Q2. How do deepfakes affect elections and democracy?
Deepfakes can be weaponized to spread misinformation, fabricate speeches, or impersonate leaders, eroding public trust in democratic institutions.
Q3. What legal remedies exist for victims of deepfakes?
Victims can file complaints under IPC/IT Act provisions, approach cyber cells, or seek injunctions to remove content and initiate civil suits for damages.
Q4. Are tech companies liable for deepfake content?
Intermediaries enjoy safe harbor but lose it if they fail to act upon receiving notice. Liability depends on the degree of control and response time.
Q5. Can AI detect deepfakes?
Yes. Emerging technologies use inconsistencies in facial expressions, blinking rates, and audio mismatches to flag synthetic content.
Q6. Is India considering any deepfake-specific law?

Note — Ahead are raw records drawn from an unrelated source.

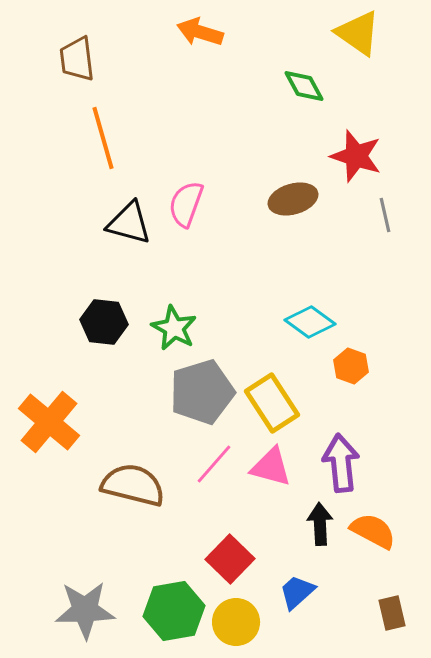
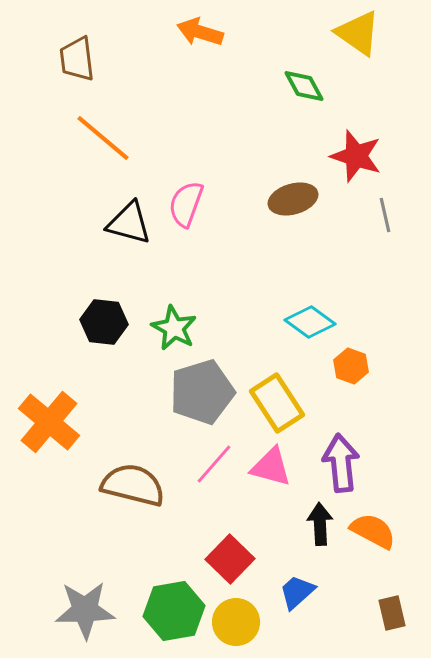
orange line: rotated 34 degrees counterclockwise
yellow rectangle: moved 5 px right
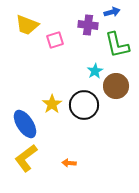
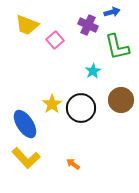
purple cross: rotated 18 degrees clockwise
pink square: rotated 24 degrees counterclockwise
green L-shape: moved 2 px down
cyan star: moved 2 px left
brown circle: moved 5 px right, 14 px down
black circle: moved 3 px left, 3 px down
yellow L-shape: rotated 96 degrees counterclockwise
orange arrow: moved 4 px right, 1 px down; rotated 32 degrees clockwise
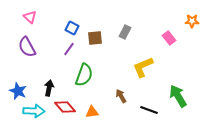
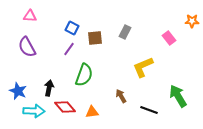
pink triangle: moved 1 px up; rotated 40 degrees counterclockwise
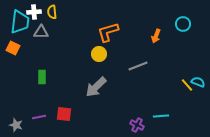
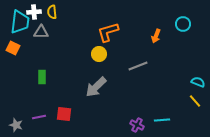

As of now, no dedicated deepfake law exists, but policy discussions are ongoing within MeitY and NITI Aayog on AI governance.
Q7. How can individuals protect themselves from being deepfaked?
Avoid sharing biometric data online, enable two-factor authentication, watermark personal videos, and stay vigilant about digital identity misuse.
Q8. Can deepfakes be used as legal evidence?
Yes, but they require rigorous authentication. Courts may admit deepfake evidence only if validated by digital forensic experts. Conversely, courts must also guard against fake videos being introduced fraudulently as real evidence.